Cedar Rapids Citizens for the Legalization of Urban Chickens - CLUC - had appeared in front of the City Council back in November.
Mayor Ron Corbett this week credited the CLUC group with waiting a couple of months before making their case again to the new City Council, a move that he said allowed the council to address top priorities like flood victims and the city budget.
Corbett said a request for a trial that would allow chickens in, say, 40 backyards for a year didn't seem like an “unreasonable” idea, but at the same time he wasn't sure a majority of the City Council favored the idea.
Council member Monica Vernon this week said she didn't see why the CLUC plan couldn't get council approval in the near future.
“I don't think it needs that much study if the neighbors are all in agreement to allow a test,” she said.
Corbett said at least a few on the council are opposed to the idea, though he thought council member Tom Podzimek was one in favor of it.
However, Podzimek this week called the issue of allowing chickens in backyards a “complex” one. He said the density of a neighborhood and the size of a backyard all would need to be factored into any experiment.
He noted that the city of Iowa City set the issue aside.
Sure, Podzimek said, the council has heard from the 50 or so people who want chickens, but “wait until you hear from the thousands who don't,” he said.
“I moved into an urban area for a reason.
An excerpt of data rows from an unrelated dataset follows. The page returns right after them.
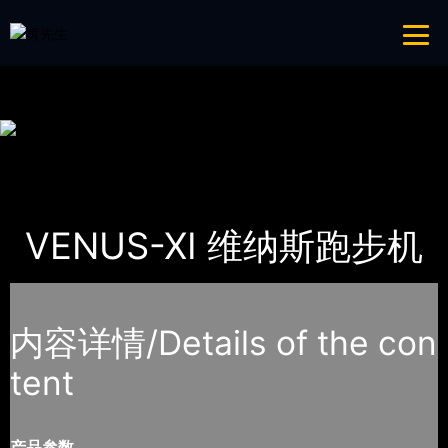
青青草成人网,青青草APP18岁污下载,青青草APP污导航,青青草APP入口
导航
网站地图
首页
产品-工程展示
WNQ万年青
VENUS-XI 维纳斯跑步机
内容详情/Details of the con
tent
产品参数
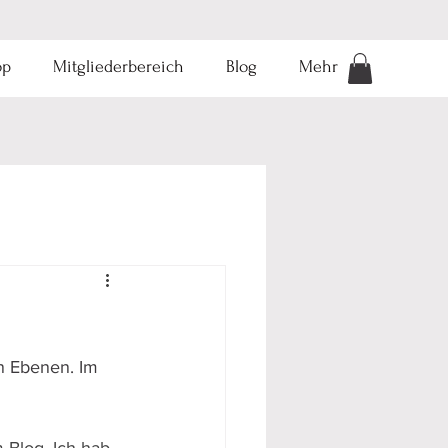
op
Mitgliederbereich
Blog
Mehr
en Ebenen. Im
I didn't expect to live on a farm,” he said the sentiment from some will be.
For now, Podzimek thought the City Council had more important matters to address and might not have the “hours” needed to draft “a good policy.”
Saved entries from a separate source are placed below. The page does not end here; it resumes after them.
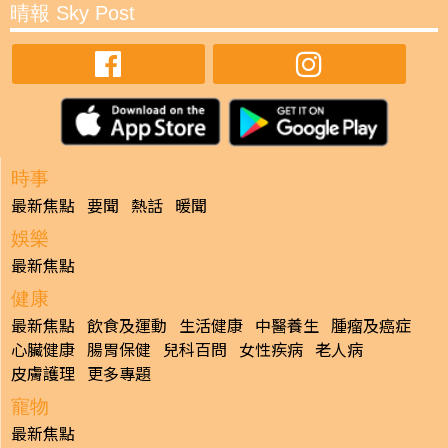
晴報 Sky Post
時事
最新焦點
要聞
熱話
暖聞
娛樂
最新焦點
健康
最新焦點
飲食及運動
生活健康
中醫養生
腫瘤及癌症
心臟健康
腸胃保健
兒科百問
女性疾病
老人病
皮膚護理
更多專題
寵物
最新焦點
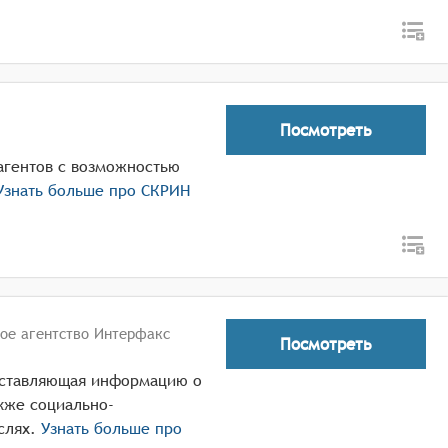
Посмотреть
агентов с возможностью
знать больше про
СКРИН
е агентство Интерфакс
Посмотреть
оставляющая информацию о
акже социально-
слях.
Узнать больше про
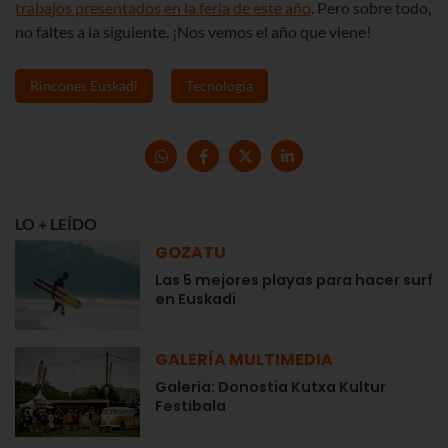
trabajos presentados en la feria de este año
. Pero sobre todo,
no faltes a la siguiente. ¡Nos vemos el año que viene!
Rincones Euskadi
Tecnología
LO + LEÍDO
GOZATU
Las 5 mejores playas para hacer surf
en Euskadi
GALERÍA MULTIMEDIA
Galería: Donostia Kutxa Kultur
Festibala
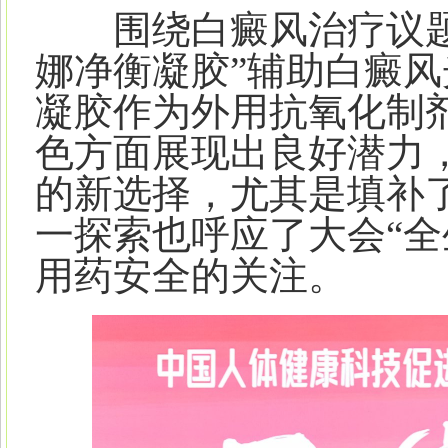
围绕白癜风治疗议题
娜净衡凝胶”辅助白癜
凝胶作为外用抗氧化制
色方面展现出良好潜力
的新选择，尤其是填补
一探索也呼应了大会“全
用药安全的关注。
Council member Don Karr said this week that the city long has had its hands full trying to handle dogs and cats that have irresponsible owners.
“Do we need another animal in the city that people aren't going to take care of and are going to cause problems for neighbors?” Karr asked.
He also wondered if chickens would bring more raccoons and other wild animals into backyards.
CLUC's mission statement is this: “We feel that it is everyone's right to have access to healthy and wholesome food. Keeping a few hens is a healthful way of gardening food for our families in our own backyards.”
In a handout at this week's council meeting, CLUC stated that 58 families are part of the group.
Rebecca Mumaw, co-founder of the Cedar Rapids group, suggested to the City Council a one-year trial for 50 to 75 households. The trial would include hens, not roosters, she noted.